*** Data to examine

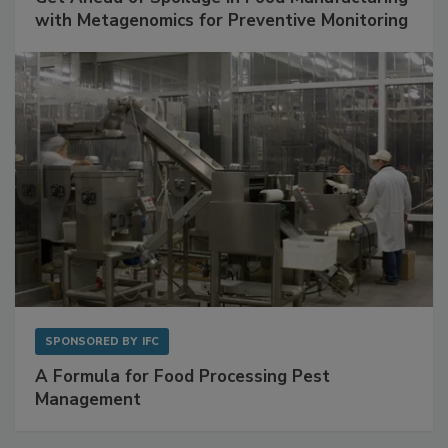
SPONSORED BY
BIOMÉRIEUX
Get Ahead of Spoilage in Food Manufacturing
with Metagenomics for Preventive Monitoring
SPONSORED BY
IFC
A Formula for Food Processing Pest
Management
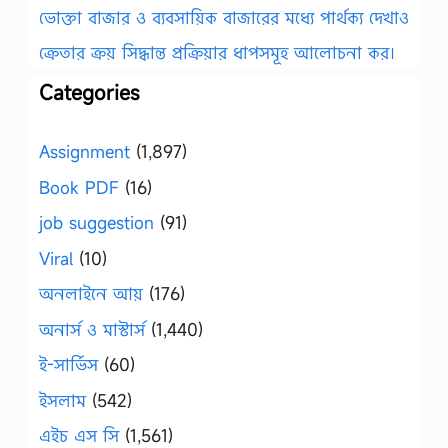
ভোক্তা বাজার ও ব্যবসায়িক বাজারের মধ্যে পার্থক্য দেখাও
ক্রেতার ক্রয় সিদ্ধান্ত প্রক্রিয়ার ধাপসমূহ আলোচনা কর।
Categories
Assignment
(1,897)
Book PDF
(16)
job suggestion
(91)
Viral
(10)
অনলাইনে আয়
(176)
অনার্স ও মাস্টার্স
(1,440)
ই-সার্ভিস
(60)
ইসলাম
(542)
এইচ এস সি
(1,561)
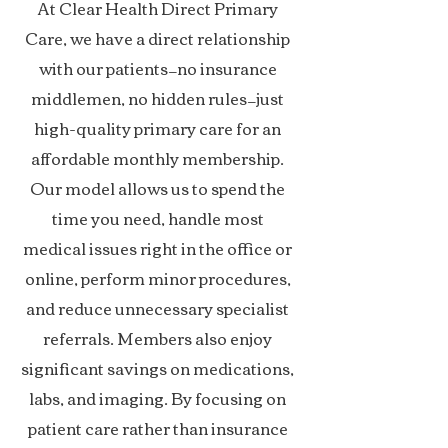
At Clear Health Direct Primary
Care, we have a direct relationship
with our patients—no insurance
middlemen, no hidden rules—just
high-quality primary care for an
affordable monthly membership.
Our model allows us to spend the
time you need, handle most
medical issues right in the office or
online, perform minor procedures,
and reduce unnecessary specialist
referrals. Members also enjoy
significant savings on medications,
labs, and imaging. By focusing on
patient care rather than insurance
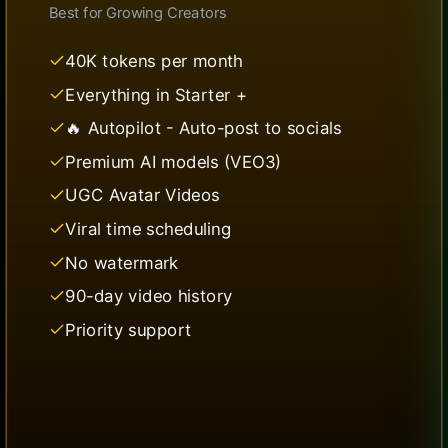
Best for
Growing Creators
40K tokens per month
Everything in Starter +
🔥 Autopilot - Auto-post to socials
Premium AI models (VEO3)
UGC Avatar Videos
Viral time scheduling
No watermark
90-day video history
Priority support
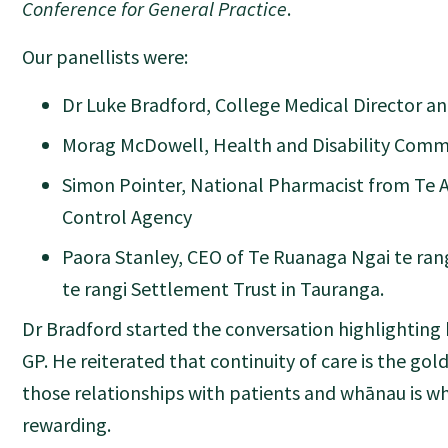
Conference for General Practice
.
Our panellists were:
Dr Luke Bradford, College Medical Director a
Morag McDowell, Health and Disability Comm
Simon Pointer, National Pharmacist from Te 
Control Agency
Paora Stanley, CEO of Te Ruanaga Ngai te rang
te rangi Settlement Trust in Tauranga.
Dr Bradford started the conversation highlighting 
GP. He reiterated that continuity of care is the go
those relationships with patients and whānau is w
rewarding.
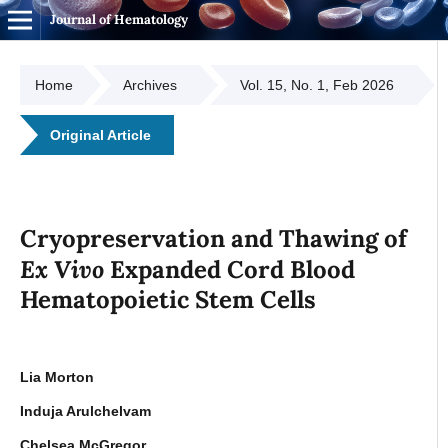
Journal of Hematology
Home
Archives
Vol. 15, No. 1, Feb 2026
Original Article
Cryopreservation and Thawing of
Ex Vivo
Expanded Cord Blood
Hematopoietic Stem Cells
Lia Morton
Induja Arulchelvam
Chelsea McGregor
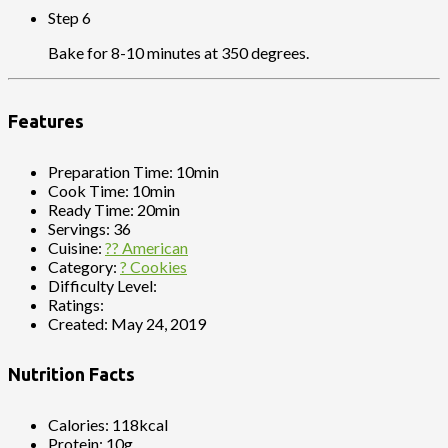
Step 6
Bake for 8-10 minutes at 350 degrees.
Features
Preparation Time:
10min
Cook Time:
10min
Ready Time:
20min
Servings:
36
Cuisine:
?? American
Category:
? Cookies
Difficulty Level:
Ratings:
Created:
May 24, 2019
Nutrition Facts
Calories:
118kcal
Protein:
10g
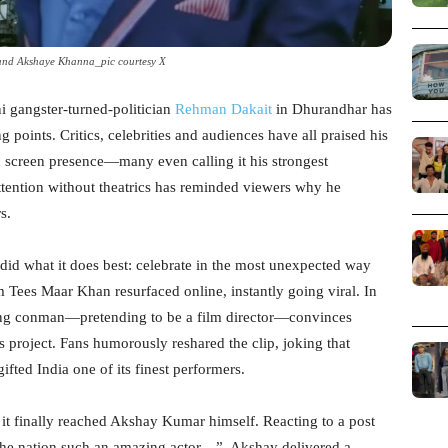
nd Akshaye Khanna_pic courtesy X
ni gangster-turned-politician
Rehman Dakait
in Dhurandhar has
 points. Critics, celebrities and audiences have all praised his
c screen presence—many even calling it his strongest
ttention without theatrics has reminded viewers why he
s.
 did what it does best: celebrate in the most unexpected way
 Tees Maar Khan resurfaced online, instantly going viral. In
ing conman—pretending to be a film director—convinces
 project. Fans humorously reshared the clip, joking that
ed India one of its finest performers.
it finally reached Akshay Kumar himself. Reacting to a post
 the nation such an amazing actor…”, Akshay delivered a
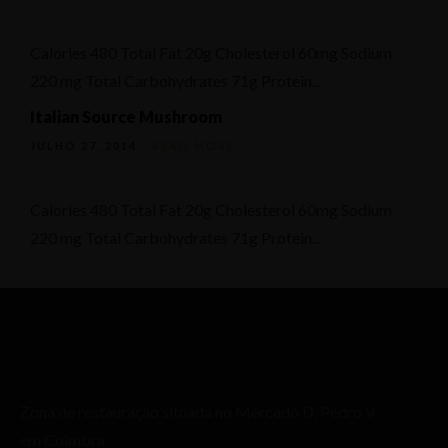
Calories 480 Total Fat 20g Cholesterol 60mg Sodium
220 mg Total Carbohydrates 71g Protein...
Italian Source Mushroom
JULHO 27, 2014
READ MORE
Calories 480 Total Fat 20g Cholesterol 60mg Sodium
220 mg Total Carbohydrates 71g Protein...
Zona de restauração situada no Mercado D. Pedro V
em Coimbra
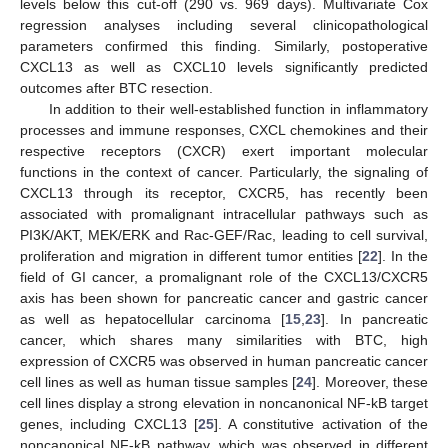
levels below this cut-off (290 vs. 969 days). Multivariate Cox
regression analyses including several clinicopathological
parameters confirmed this finding. Similarly, postoperative
CXCL13 as well as CXCL10 levels significantly predicted
outcomes after BTC resection.
In addition to their well-established function in inflammatory
processes and immune responses, CXCL chemokines and their
respective receptors (CXCR) exert important molecular
functions in the context of cancer. Particularly, the signaling of
CXCL13 through its receptor, CXCR5, has recently been
associated with promalignant intracellular pathways such as
PI3K/AKT, MEK/ERK and Rac-GEF/Rac, leading to cell survival,
proliferation and migration in different tumor entities [
22
]. In the
field of GI cancer, a promalignant role of the CXCL13/CXCR5
axis has been shown for pancreatic cancer and gastric cancer
as well as hepatocellular carcinoma [
15
,
23
]. In pancreatic
cancer, which shares many similarities with BTC, high
expression of CXCR5 was observed in human pancreatic cancer
cell lines as well as human tissue samples [
24
]. Moreover, these
cell lines display a strong elevation in noncanonical NF-kB target
genes, including CXCL13 [
25
]. A constitutive activation of the
noncanonical NF-kB pathway, which was observed in different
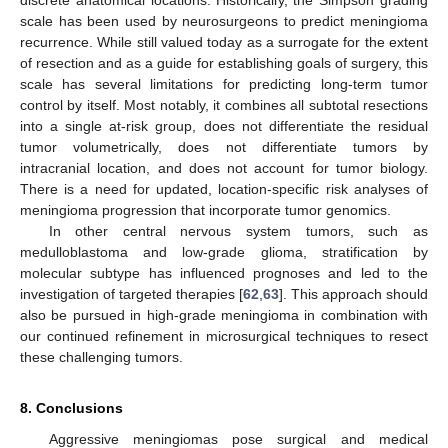
scale has been used by neurosurgeons to predict meningioma
recurrence. While still valued today as a surrogate for the extent
of resection and as a guide for establishing goals of surgery, this
scale has several limitations for predicting long-term tumor
control by itself. Most notably, it combines all subtotal resections
into a single at-risk group, does not differentiate the residual
tumor volumetrically, does not differentiate tumors by
intracranial location, and does not account for tumor biology.
There is a need for updated, location-specific risk analyses of
meningioma progression that incorporate tumor genomics.
In other central nervous system tumors, such as
medulloblastoma and low-grade glioma, stratification by
molecular subtype has influenced prognoses and led to the
investigation of targeted therapies [
62
,
63
]. This approach should
also be pursued in high-grade meningioma in combination with
our continued refinement in microsurgical techniques to resect
these challenging tumors.
8. Conclusions
Aggressive meningiomas pose surgical and medical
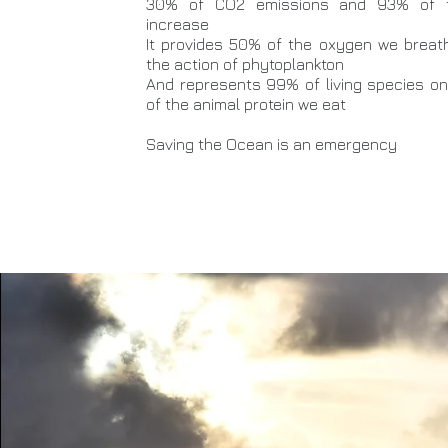
30% of CO2 emissions and 93% of t
increase
It provides 50% of the oxygen we breat
the action of phytoplankton
And represents 99% of living species on 
of the animal protein we eat
Saving the Ocean is an emergency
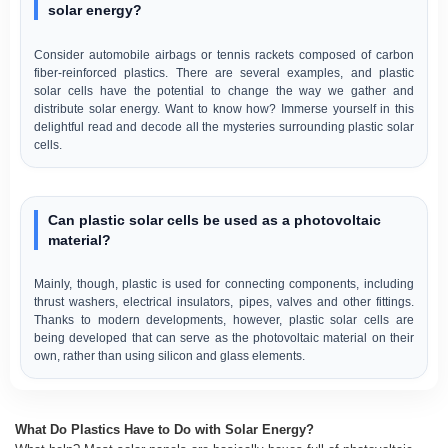
solar energy?
Consider automobile airbags or tennis rackets composed of carbon
fiber-reinforced plastics. There are several examples, and plastic
solar cells have the potential to change the way we gather and
distribute solar energy. Want to know how? Immerse yourself in this
delightful read and decode all the mysteries surrounding plastic solar
cells.
Can plastic solar cells be used as a photovoltaic
material?
Mainly, though, plastic is used for connecting components, including
thrust washers, electrical insulators, pipes, valves and other fittings.
Thanks to modern developments, however, plastic solar cells are
being developed that can serve as the photovoltaic material on their
own, rather than using silicon and glass elements.
What Do Plastics Have to Do with Solar Energy?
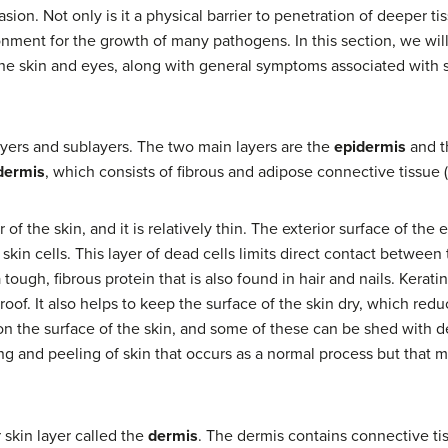
asion. Not only is it a physical barrier to penetration of deeper t
onment for the growth of many pathogens. In this section, we will
he skin and eyes, along with general symptoms associated with s
yers and sublayers. The two main layers are the
epidermis
and 
dermis
, which consists of fibrous and adipose connective tissue (
of the skin, and it is relatively thin. The exterior surface of the
d skin cells. This layer of dead cells limits direct contact between
a tough, fibrous protein that is also found in hair and nails. Kera
roof. It also helps to keep the surface of the skin dry, which re
 on the surface of the skin, and some of these can be shed with de
ng and peeling of skin that occurs as a normal process but that 
 skin layer called the
dermis
. The dermis contains connective t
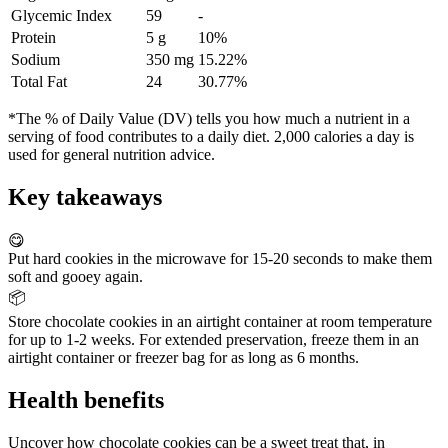
Glycemic Index
59
-
Protein
5 g
10%
Sodium
350 mg
15.22%
Total Fat
24
30.77%
*The % of Daily Value (DV) tells you how much a nutrient in a
serving of food contributes to a daily diet. 2,000 calories a day is
used for general nutrition advice.
Key takeaways
😋
Put hard cookies in the microwave for 15-20 seconds to make them
soft and gooey again.
📦
Store chocolate cookies in an airtight container at room temperature
for up to 1-2 weeks. For extended preservation, freeze them in an
airtight container or freezer bag for as long as 6 months.
Health benefits
Uncover how chocolate cookies can be a sweet treat that, in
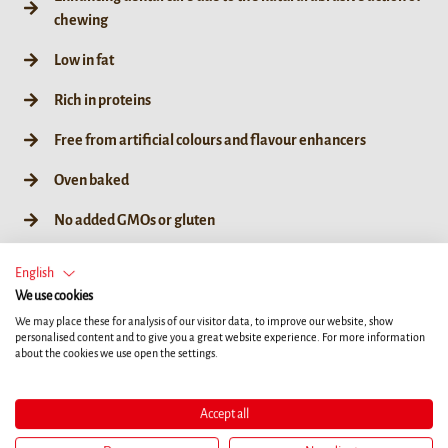
chewing
Low in fat
Rich in proteins
Free from artificial colours and flavour enhancers
Oven baked
No added GMOs or gluten
English
We use cookies
We may place these for analysis of our visitor data, to improve our website, show
75g / 3ct
personalised content and to give you a great website experience. For more information
about the cookies we use open the settings.
Accept all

******

# What the task asks
Give again, word for word, the lines above from the first one through the one containing "Auto-post to socials"; no pictures.

# Answer to this exercise
SPONSORED BY
BIOMÉRIEUX
Get Ahead of Spoilage in Food Manufacturing
with Metagenomics for Preventive Monitoring
SPONSORED BY
IFC
A Formula for Food Processing Pest
Management
ভোক্তা বাজার ও ব্যবসায়িক বাজারের মধ্যে পার্থক্য দেখাও
ক্রেতার ক্রয় সিদ্ধান্ত প্রক্রিয়ার ধাপসমূহ আলোচনা কর।
Categories
Assignment
(1,897)
Book PDF
(16)
job suggestion
(91)
Viral
(10)
অনলাইনে আয়
(176)
অনার্স ও মাস্টার্স
(1,440)
ই-সার্ভিস
(60)
ইসলাম
(542)
এইচ এস সি
(1,561)
At Clear Health Direct Primary
Care, we have a direct relationship
with our patients—no insurance
middlemen, no hidden rules—just
high-quality primary care for an
affordable monthly membership.
Our model allows us to spend the
time you need, handle most
medical issues right in the office or
online, perform minor procedures,
and reduce unnecessary specialist
referrals. Members also enjoy
significant savings on medications,
labs, and imaging. By focusing on
patient care rather than insurance
Best for
Growing Creators
40K tokens per month
Everything in Starter +
🔥 Autopilot - Auto-post to socials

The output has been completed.